### Data provided
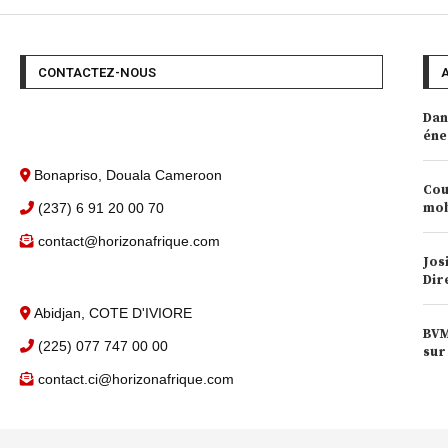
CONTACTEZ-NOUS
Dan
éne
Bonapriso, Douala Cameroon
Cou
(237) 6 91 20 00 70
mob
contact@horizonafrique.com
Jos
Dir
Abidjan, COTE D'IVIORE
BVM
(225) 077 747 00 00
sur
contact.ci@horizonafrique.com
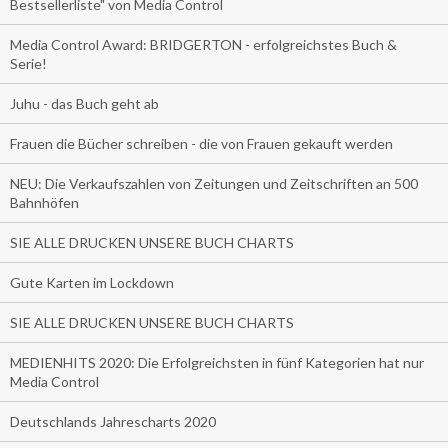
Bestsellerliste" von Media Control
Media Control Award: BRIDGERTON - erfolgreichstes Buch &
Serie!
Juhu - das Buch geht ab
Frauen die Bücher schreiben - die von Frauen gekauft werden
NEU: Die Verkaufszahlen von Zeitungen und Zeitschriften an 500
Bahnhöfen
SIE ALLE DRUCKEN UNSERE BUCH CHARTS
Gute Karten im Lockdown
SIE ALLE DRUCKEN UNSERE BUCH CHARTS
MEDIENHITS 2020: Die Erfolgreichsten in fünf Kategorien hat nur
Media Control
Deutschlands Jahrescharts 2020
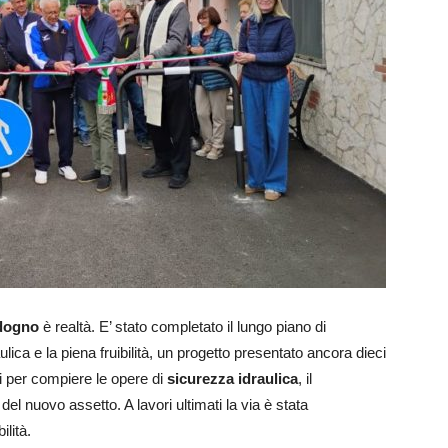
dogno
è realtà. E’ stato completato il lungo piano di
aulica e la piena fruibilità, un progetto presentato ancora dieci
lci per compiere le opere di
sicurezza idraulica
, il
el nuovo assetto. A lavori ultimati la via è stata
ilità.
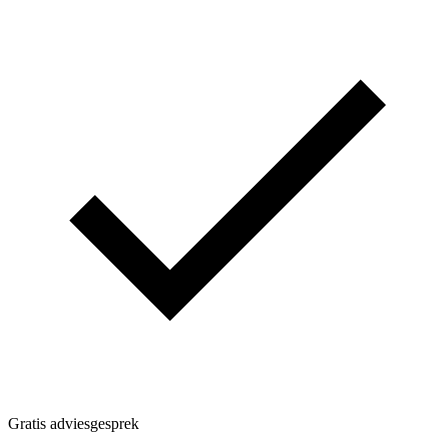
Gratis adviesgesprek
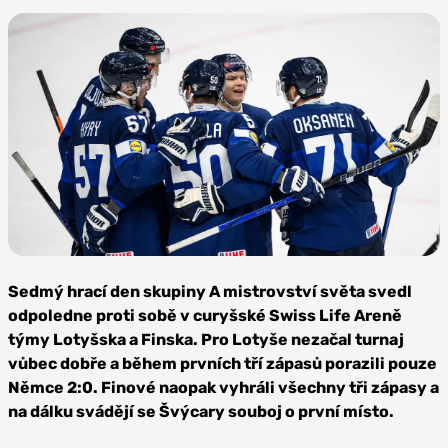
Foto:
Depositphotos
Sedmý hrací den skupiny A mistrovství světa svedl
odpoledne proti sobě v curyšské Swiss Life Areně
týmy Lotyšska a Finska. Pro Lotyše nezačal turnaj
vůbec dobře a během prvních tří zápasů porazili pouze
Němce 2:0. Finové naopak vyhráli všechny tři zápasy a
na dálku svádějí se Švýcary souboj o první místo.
######
> About this exercise
Output every line of text from the records above unchanged and in order, leaving out the picture markers.

> Finished exercise
CONTACTEZ-NOUS
Dan
éne
Bonapriso, Douala Cameroon
Cou
(237) 6 91 20 00 70
mob
contact@horizonafrique.com
Jos
Dir
Abidjan, COTE D'IVIORE
BVM
(225) 077 747 00 00
sur
contact.ci@horizonafrique.com
Bestsellerliste" von Media Control
Media Control Award: BRIDGERTON - erfolgreichstes Buch &
Serie!
Juhu - das Buch geht ab
Frauen die Bücher schreiben - die von Frauen gekauft werden
NEU: Die Verkaufszahlen von Zeitungen und Zeitschriften an 500
Bahnhöfen
SIE ALLE DRUCKEN UNSERE BUCH CHARTS
Gute Karten im Lockdown
SIE ALLE DRUCKEN UNSERE BUCH CHARTS
MEDIENHITS 2020: Die Erfolgreichsten in fünf Kategorien hat nur
Media Control
Deutschlands Jahrescharts 2020
dogno
è realtà. E’ stato completato il lungo piano di
aulica e la piena fruibilità, un progetto presentato ancora dieci
lci per compiere le opere di
sicurezza idraulica
, il
el nuovo assetto. A lavori ultimati la via è stata
ilità.
Gratis adviesgesprek
Foto:
Depositphotos
Sedmý hrací den skupiny A mistrovství světa svedl
odpoledne proti sobě v curyšské Swiss Life Areně
týmy Lotyšska a Finska. Pro Lotyše nezačal turnaj
vůbec dobře a během prvních tří zápasů porazili pouze
Němce 2:0. Finové naopak vyhráli všechny tři zápasy a
na dálku svádějí se Švýcary souboj o první místo.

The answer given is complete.